All of the lab scripts we run today will work if you work on compute.igsp.duke.edu. Remember perldoc is your friend, and so is google.
1. Copy /home/londo003/perl_class3/data_files/EMBL_example.txt into your home directory. Write a perl script which Bio::SeqIO to read in all sequences in this file and write each entry out in the following format:
record_start
ID $id
Accession $accession
Molecular Type: $mol_type
Species: $species
Chromosome: $chromosome
sequence_start
$sequence
sequence_end
record_end
Answer:
use Bio::SeqIO;
my $tmpl = q(
record_start
ID: %s
Accession: %s
Molecular Type: %s
Species: %s
Chromosome: %s
sequence_start
%s
sequence_end
record_end
);
my $file = shift or die "usage: embl_reader1.pl /path/to/EMBL_file\n";
my $input = Bio::SeqIO->new('-file' => '<'.$file, '-format' => 'EMBL') or die $!;
while (my $seq = $input->next_seq) {
my $source_feature = (grep { $_->primary_tag eq 'source' } $seq->get_SeqFeatures)[0];
printf $tmpl,
$seq->id,
$seq->accession_number,
join(' ', $source_feature->get_tag_values('mol_type')),
$seq->species->binomial,
join(' ', $source_feature->get_tag_values('chromosome')),
$seq->seq;;
}
$input->close;
exit;
Note that, since the mol_type and chromosome are part of the FT entries, which are sequence features, you must search the top Bio::SeqFeatureI objects returned from the sequence object. You might also like to know that the primary_tag of the Bio::SeqFeatureI object containing these features is 'source'.
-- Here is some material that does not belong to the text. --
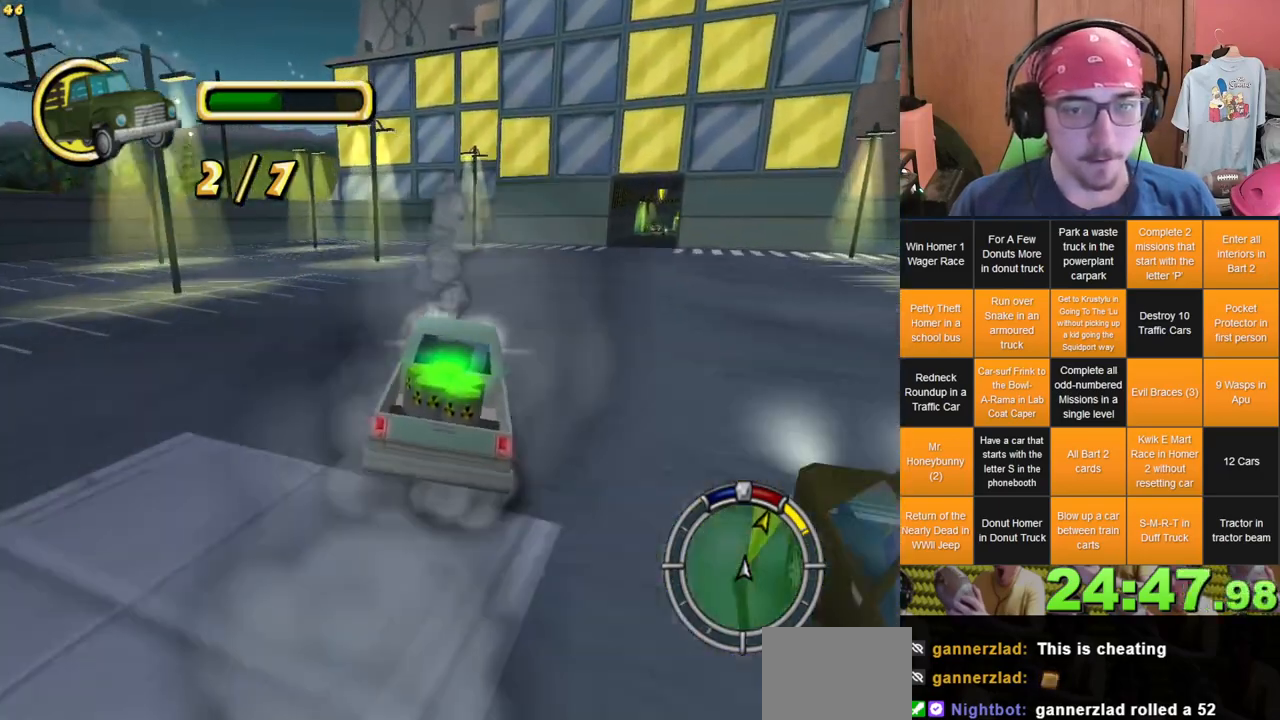
{"dt_ms": 500, "buttons": [], "left_stick": "left", "right_stick": "center", "events": [[133, "left_stick", "center"], [300, "left_stick", "right"], [383, "left_stick", "center"], [483, "left_stick", "left"]]}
Here is some psuedocode to get you started:
use Bio::SeqIO;
my $tmpl = q(
record_start
ID %s
Accession:%s
Molecular Type: %s
Species: %s
Chromosome: %s
sequence_start
%s
sequence_end
record_end
);
my file = shift or die "usage: my_script.pl /path/to/EMBL file\n";
my input = new Bio::SeqIO from file '<'.file in format EMBL or die $!;
foreach seq in input:
source_feature = find the 'top SeqFeature' whose primary_tag is 'source' (hint, grep is your friend, but it returns a list)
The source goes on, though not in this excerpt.